In an unprecedented decision, the Government of India cut last Thursday all mobile communication, including messages, calls and Internet, in various areas of New Delhi and other cities of the country with the aim of counteracting the massive street protests against the controversial law of citizenship Although this is the first time it has occurred in the capital, this measure, commonly used by authoritarian regimes to curtail access to information in networks, is not unusual in India. The most populous democracy on the planet happens to be the country with the most Internet cuts, with high costs for its economy and services.
According to the Internet Access Now advocacy group, 67% of Internet suspensions in the world occur in India. Since 2012, the Asian country has interrupted 373 times access to the Network, according to data from the Center for Software Law and Freedom (SLFC), which oversees this activity from New Delhi. Although authoritarian regimes with greater restrictions on the use of the Internet, such as China or North Korea, do not stand out on the global list due to lack of reliable data and transparency, the amount and continuity of the cuts in India far outweigh the margin of their followers: 19 cuts in Pakistan, and 8 in Iraq and Syria, according to Access Now.
Like other countries, the Indian authorities justify the initiative as a spring to restore law and order to the growing protests of the end of 2019. This was done last week in seven Indian states, in response to marches – sometimes violent – against a law considered discriminatory, since it allows granting permits to irregular immigrants from neighboring countries provided they do not profess Islam. But this is not the only reason for the supply cut in India. Since 2012, Kashmir suffers repeated disconnections and this week broke the record with the longest blackout in a democracy, 137 days. This region – the only Muslim majority in India and disputed with Pakistan – has been isolated for four months, when the Government withdrew its special autonomy and divided the State into two territories ruled by Delhi.
“These actions are inherently undemocratic,” explains Raman Jit Singh Chima, director of Asian Policies at Access Now, “the authorities must restore connections in all affected parts and take measures to ensure the protection of freedom of expression, access to the information and other rights guaranteed by the Constitution of India ”. Because the restriction of the Internet for political reasons has an impact on Indian democratic activity, but it also has a cost to its economy. According to a report by the Indian Council for Research in International Economic Relations (ICRIER), the 16,315 hours of disconnection between 2012 and 2017 generated losses of $ 3,040 million.

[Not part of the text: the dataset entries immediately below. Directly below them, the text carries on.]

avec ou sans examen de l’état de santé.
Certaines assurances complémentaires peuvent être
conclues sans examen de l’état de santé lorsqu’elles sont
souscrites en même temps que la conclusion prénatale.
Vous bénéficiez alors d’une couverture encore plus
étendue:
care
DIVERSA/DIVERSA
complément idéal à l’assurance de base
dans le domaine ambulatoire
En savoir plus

The restrictions on the use of the Internet result in consequent limitations of resources in increasingly digitalized economies, as happened in the health and education systems of Kashmir during the first weeks of disconnection. In the same way, Iran's hospital communication systems suffered cuts following mass protests last November in protest at the rising price of gasoline, which the Iranian government used to justify the implementation of what has been called halal net: a pilot project of an Intranet that works while access to the network of networks remains closed to citizens.
Russia also devised a plan for "Internet sovereignty", which allows to cut access to the Internet without costs or create a permanent digital wall, as in China. Meanwhile, popular discontent remains the perfect alibi for periodically restricting the Internet in Iraq, Venezuela or Ethiopia. The latter country is experiencing interruptions so frequent that some put economic losses at 4.5 million dollars a day.
In addition to silencing dissent, disconnection also helps governments try to mitigate the impact of instant dissemination of digital content; A challenge in an interconnected world. A few months ago, Sri Lanka blocked all social networks for videos and hate messages against Muslims that generated deadly riots throughout the country. In the same way, India could barely respond to a wave of lynchings due to rumors of kidnappings of children spread by WhatsApp.